Jeremy Farrar, an infectious diseases specialist, who recently joined the World Health Organization, emphasized the necessity for proactive discussions and preparation concerning dengue fever. He highlighted the need to equip countries for the forthcoming challenges in many major cities.
Farrar, with 18 years of experience in Vietnam working on tropical diseases including dengue, and as the former head of the Wellcome Trust global health charity, as well as an advisor to the UK government on its COVID-19 response, has unique insights into the matter. He cautioned that Dengue infection is likely to become endemic in parts of the United States, Europe, and Africa where limited local transmission has already occurred. This will place substantial strain on healthcare systems in numerous countries.

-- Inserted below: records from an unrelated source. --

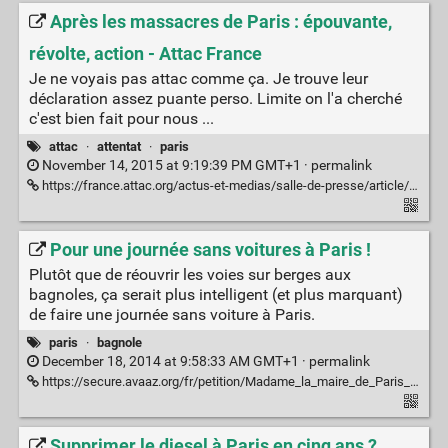
Après les massacres de Paris : épouvante,
révolte, action - Attac France
Je ne voyais pas attac comme ça. Je trouve leur
déclaration assez puante perso. Limite on l'a cherché
c'est bien fait pour nous ...
attac
·
attentat
·
paris
November 14, 2015 at 9:19:39 PM GMT+1 ·
permalink
https://france.attac.org/actus-et-medias/salle-de-presse/article/apres-les-massacres-de-paris-epouvante-revolte-action
Pour une journée sans voitures à Paris !
Plutôt que de réouvrir les voies sur berges aux
bagnoles, ça serait plus intelligent (et plus marquant)
de faire une journée sans voiture à Paris.
paris
·
bagnole
December 18, 2014 at 9:58:33 AM GMT+1 ·
permalink
https://secure.avaaz.org/fr/petition/Madame_la_maire_de_Paris_Anne_Hidalgo_Une_journee_sans_voitures_a_Paris/
Supprimer le diesel à Paris en cinq ans ?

Dengue is a disease that often goes unnoticed, with most individuals showing no symptoms. Consequently, case rates are presumed to be significantly higher than the officially reported numbers. Those who do exhibit symptoms may experience high fever, muscle spasms, and severe joint pain, often referred to as “break-bone fever.” In less than 1% of cases, Dengue can prove fatal.
Presently, there is no specific treatment for dengue, although a vaccine is available. Recently, the WHO endorsed the Qdenga vaccine from Takeda Pharmaceuticals for children aged 6 to 16, especially in regions where dengue poses a significant public health threat. While the vaccine is approved in the EU, Takeda encountered setbacks in the United States, with the vaccine’s application withdrawal due to data collection issues. Discussions with the U.S. Food and Drug Administration regarding the vaccine are ongoing.
Preparing new regions for dengue involves targeted allocation of public health funds, focusing on areas such as mosquito control. Dengue is transmitted by infected Aedes aegypti mosquitoes, which differ from the malaria-carrying variety in their behavior. They bite indoors throughout the day rather than at night and breed in shallow water.
Farrar emphasized that effective prevention strategies must encompass hospital triage plans, scientific innovation, urban planning, and the mitigation of standing water near or within homes. Collaboration across various sectors is imperative to tackle this growing health challenge effectively.